Available data.
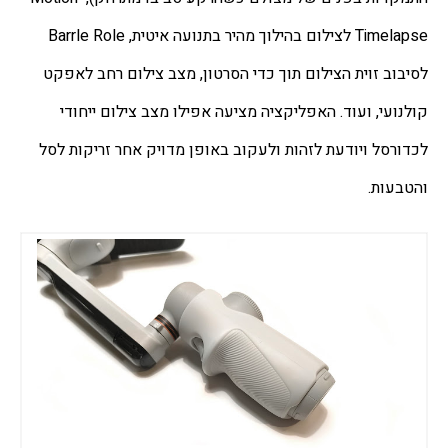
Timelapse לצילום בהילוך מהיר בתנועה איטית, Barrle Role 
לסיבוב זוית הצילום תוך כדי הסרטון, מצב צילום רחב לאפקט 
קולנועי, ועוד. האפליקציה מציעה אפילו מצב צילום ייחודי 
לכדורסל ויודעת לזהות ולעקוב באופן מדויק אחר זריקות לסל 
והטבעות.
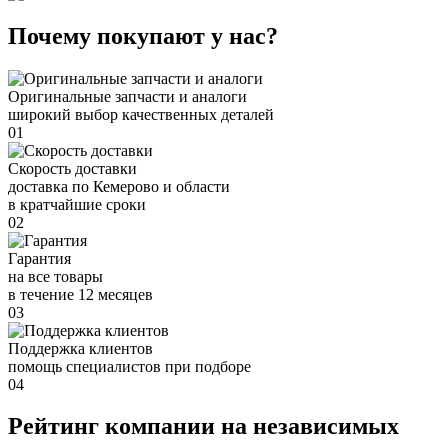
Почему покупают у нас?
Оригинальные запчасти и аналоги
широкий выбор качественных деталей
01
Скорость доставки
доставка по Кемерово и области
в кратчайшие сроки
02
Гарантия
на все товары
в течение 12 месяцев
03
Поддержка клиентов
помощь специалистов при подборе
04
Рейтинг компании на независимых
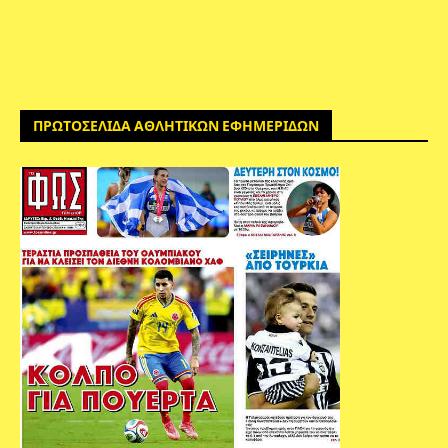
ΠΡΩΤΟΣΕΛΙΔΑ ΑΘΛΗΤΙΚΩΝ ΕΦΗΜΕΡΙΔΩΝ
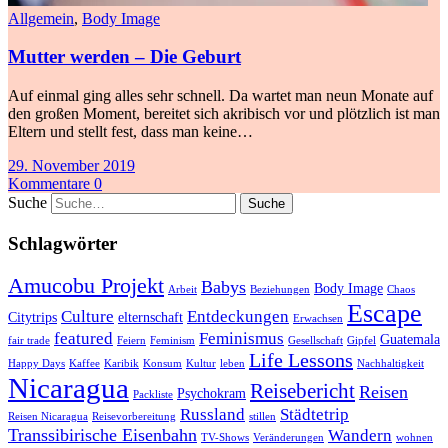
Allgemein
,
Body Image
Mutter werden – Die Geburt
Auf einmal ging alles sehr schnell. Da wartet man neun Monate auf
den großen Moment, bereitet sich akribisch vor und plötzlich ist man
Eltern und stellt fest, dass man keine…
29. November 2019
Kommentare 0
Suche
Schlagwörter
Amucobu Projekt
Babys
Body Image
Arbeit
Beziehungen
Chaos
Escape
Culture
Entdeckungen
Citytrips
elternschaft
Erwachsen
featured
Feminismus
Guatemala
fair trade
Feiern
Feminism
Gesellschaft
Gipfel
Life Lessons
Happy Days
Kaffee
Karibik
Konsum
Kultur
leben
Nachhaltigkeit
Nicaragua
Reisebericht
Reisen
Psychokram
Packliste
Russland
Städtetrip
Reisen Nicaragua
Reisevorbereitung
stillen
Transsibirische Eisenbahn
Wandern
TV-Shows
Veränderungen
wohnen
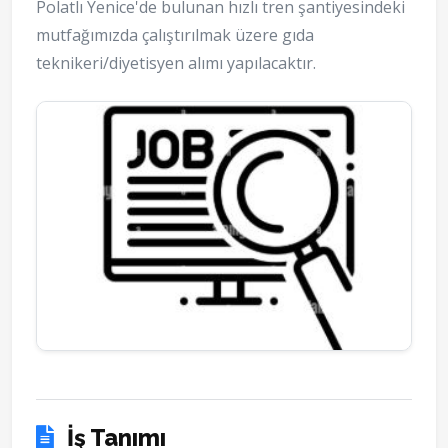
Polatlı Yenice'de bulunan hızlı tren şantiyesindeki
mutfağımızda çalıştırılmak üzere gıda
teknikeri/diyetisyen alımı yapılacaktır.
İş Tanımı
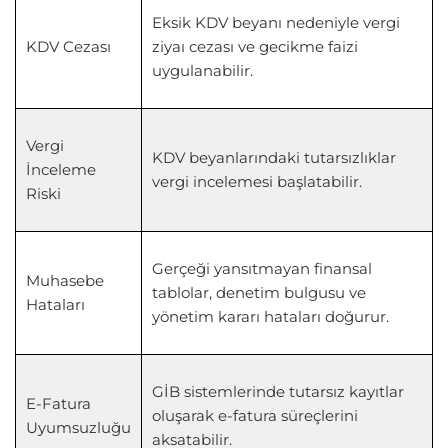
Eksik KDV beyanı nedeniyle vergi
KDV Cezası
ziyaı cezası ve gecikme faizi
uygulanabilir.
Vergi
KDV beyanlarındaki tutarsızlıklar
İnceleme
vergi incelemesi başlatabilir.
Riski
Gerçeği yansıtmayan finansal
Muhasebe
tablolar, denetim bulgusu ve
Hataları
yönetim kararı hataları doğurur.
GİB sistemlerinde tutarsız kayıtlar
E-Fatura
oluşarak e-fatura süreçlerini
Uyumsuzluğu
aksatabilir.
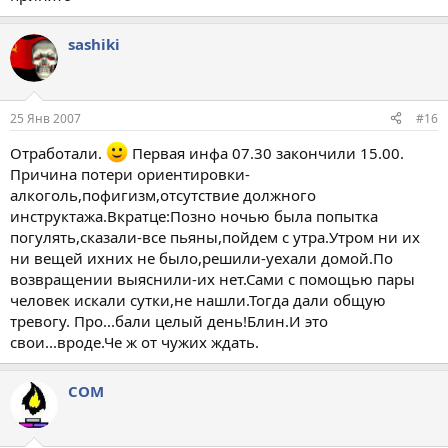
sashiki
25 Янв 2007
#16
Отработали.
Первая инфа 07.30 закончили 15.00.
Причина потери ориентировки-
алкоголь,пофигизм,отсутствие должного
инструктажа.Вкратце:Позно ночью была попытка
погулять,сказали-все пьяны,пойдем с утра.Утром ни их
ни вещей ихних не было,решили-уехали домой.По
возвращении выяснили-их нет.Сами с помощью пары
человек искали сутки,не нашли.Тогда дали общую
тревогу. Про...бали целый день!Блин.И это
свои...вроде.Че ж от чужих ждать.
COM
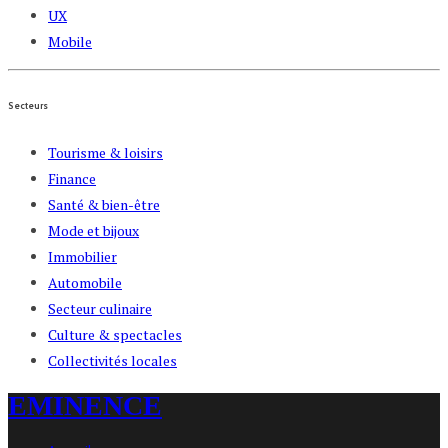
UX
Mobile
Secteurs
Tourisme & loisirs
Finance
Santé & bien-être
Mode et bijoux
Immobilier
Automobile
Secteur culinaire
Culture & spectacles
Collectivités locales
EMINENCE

What is being asked. Only the lines above from the one containing "den großen Moment, bereitet" through the one containing "yönetim kararı hataları doğurur." should be returned, verbatim and inclusive, with pictures excluded.

Output.
den großen Moment, bereitet sich akribisch vor und plötzlich ist man
Eltern und stellt fest, dass man keine…
29. November 2019
Kommentare 0
Suche
Schlagwörter
Amucobu Projekt
Babys
Body Image
Arbeit
Beziehungen
Chaos
Escape
Culture
Entdeckungen
Citytrips
elternschaft
Erwachsen
featured
Feminismus
Guatemala
fair trade
Feiern
Feminism
Gesellschaft
Gipfel
Life Lessons
Happy Days
Kaffee
Karibik
Konsum
Kultur
leben
Nachhaltigkeit
Nicaragua
Reisebericht
Reisen
Psychokram
Packliste
Russland
Städtetrip
Reisen Nicaragua
Reisevorbereitung
stillen
Transsibirische Eisenbahn
Wandern
TV-Shows
Veränderungen
wohnen
Polatlı Yenice'de bulunan hızlı tren şantiyesindeki
mutfağımızda çalıştırılmak üzere gıda
teknikeri/diyetisyen alımı yapılacaktır.
İş Tanımı
Eksik KDV beyanı nedeniyle vergi
KDV Cezası
ziyaı cezası ve gecikme faizi
uygulanabilir.
Vergi
KDV beyanlarındaki tutarsızlıklar
İnceleme
vergi incelemesi başlatabilir.
Riski
Gerçeği yansıtmayan finansal
Muhasebe
tablolar, denetim bulgusu ve
Hataları
yönetim kararı hataları doğurur.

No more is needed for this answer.